The number of new requests for advice from people in need, received by local governments across Japan, more than tripled in fiscal 2020 from the previous year, the welfare ministry said this week in a preliminary report.
The surge is believed to reflect a steep increase in the number of consultations from people who lost their jobs due to the COVID-19 pandemic.

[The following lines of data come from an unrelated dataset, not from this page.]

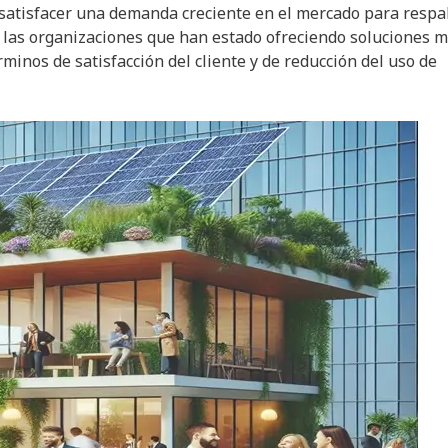
satisfacer una demanda creciente en el mercado para respa
ue las organizaciones que han estado ofreciendo soluciones 
minos de satisfacción del cliente y de reducción del uso de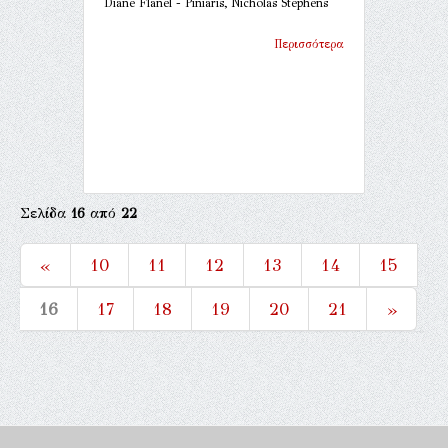
Diane Flanel - Piniaris, Nicholas Stephens
Περισσότερα
Σελίδα
16
από
22
«
10
11
12
13
14
15
16
17
18
19
20
21
»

The number of new requests for advice totaled 786,195 in the 12 months to March this year, up from 248,398 in fiscal 2019, according to a tally released Monday of data from 906 local governments that have welfare offices to give advice to those in need.
A comparison between January 2020, before virus infections spread in Japan, and January 2021 shows that consultations from men in their 20s and 30s both jumped about fourfold.
The largest monthly total during fiscal 2020 was registered in April, when the government’s first COVID-19 state of emergency was declared.
In a survey, more than 80% of 507 responding local governments said the number of consultations had increased from self-employed people, as well as nonregular workers who were dismissed or failed to extend their contracts.
The welfare ministry also said it approved 134,946 rent subsidy applications from people who lost their jobs or closed their businesses in fiscal 2020, about 34 times the level seen the previous year.
On Monday, the ministry held the first meeting of an experts’ panel to examine how it can help people in need to get on their feet. Participants discussed ways to strengthen support while analyzing the impact of the COVID-19 crisis on such people.